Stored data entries
- - -
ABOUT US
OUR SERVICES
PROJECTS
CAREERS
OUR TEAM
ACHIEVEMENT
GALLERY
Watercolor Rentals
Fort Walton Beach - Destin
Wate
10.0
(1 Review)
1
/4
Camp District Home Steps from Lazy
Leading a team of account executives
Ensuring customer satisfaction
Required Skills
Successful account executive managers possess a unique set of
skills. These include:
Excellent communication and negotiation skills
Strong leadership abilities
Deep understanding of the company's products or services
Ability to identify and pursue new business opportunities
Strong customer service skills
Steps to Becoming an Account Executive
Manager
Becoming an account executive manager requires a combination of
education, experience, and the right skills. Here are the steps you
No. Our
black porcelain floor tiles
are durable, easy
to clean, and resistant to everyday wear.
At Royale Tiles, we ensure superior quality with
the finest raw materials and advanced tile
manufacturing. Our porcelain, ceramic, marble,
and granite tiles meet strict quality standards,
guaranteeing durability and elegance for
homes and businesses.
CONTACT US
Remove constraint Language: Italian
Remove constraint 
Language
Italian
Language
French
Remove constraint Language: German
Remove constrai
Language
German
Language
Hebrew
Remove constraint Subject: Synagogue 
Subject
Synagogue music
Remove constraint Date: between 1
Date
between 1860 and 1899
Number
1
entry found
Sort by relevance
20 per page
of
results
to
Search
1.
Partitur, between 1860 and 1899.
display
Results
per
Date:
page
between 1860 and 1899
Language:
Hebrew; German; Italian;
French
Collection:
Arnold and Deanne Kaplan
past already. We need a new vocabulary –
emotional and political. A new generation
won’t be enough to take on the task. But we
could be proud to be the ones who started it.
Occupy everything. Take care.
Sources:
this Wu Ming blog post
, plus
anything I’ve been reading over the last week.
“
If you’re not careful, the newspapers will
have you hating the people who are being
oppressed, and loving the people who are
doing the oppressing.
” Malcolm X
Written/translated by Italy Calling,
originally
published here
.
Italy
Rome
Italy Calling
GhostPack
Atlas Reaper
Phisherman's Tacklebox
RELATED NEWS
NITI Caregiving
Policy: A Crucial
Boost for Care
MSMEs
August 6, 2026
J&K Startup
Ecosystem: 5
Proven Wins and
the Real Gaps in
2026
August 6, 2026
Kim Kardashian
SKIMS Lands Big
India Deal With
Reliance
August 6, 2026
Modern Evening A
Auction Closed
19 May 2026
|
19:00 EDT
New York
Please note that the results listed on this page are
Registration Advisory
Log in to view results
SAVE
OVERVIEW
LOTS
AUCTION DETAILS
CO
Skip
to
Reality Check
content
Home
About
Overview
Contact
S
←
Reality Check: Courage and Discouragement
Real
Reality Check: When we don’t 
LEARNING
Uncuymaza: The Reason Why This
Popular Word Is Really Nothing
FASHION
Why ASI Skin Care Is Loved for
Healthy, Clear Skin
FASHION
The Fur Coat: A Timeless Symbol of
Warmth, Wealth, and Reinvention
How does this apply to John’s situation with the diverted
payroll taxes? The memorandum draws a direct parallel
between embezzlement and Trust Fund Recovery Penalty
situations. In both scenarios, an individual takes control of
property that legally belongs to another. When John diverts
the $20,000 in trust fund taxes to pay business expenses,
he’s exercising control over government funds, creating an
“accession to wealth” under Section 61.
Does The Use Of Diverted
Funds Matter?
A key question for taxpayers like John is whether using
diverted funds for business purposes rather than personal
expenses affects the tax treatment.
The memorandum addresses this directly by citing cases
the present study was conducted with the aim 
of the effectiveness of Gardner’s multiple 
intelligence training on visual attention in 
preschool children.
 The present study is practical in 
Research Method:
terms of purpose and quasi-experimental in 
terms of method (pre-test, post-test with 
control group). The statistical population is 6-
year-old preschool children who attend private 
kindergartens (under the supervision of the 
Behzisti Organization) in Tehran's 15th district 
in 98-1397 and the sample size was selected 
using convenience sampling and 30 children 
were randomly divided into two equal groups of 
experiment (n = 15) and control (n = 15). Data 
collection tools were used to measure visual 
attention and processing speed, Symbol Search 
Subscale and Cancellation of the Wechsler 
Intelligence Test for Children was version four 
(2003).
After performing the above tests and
- - -
EXERCISE GOAL:
Can you identify every line of the listing above that contains the word "Reality" and copy each one out? A match must have the same capitalization.

WORKED SOLUTION:
Reality Check
Reality Check: Courage and Discouragement
Reality Check: When we don’t 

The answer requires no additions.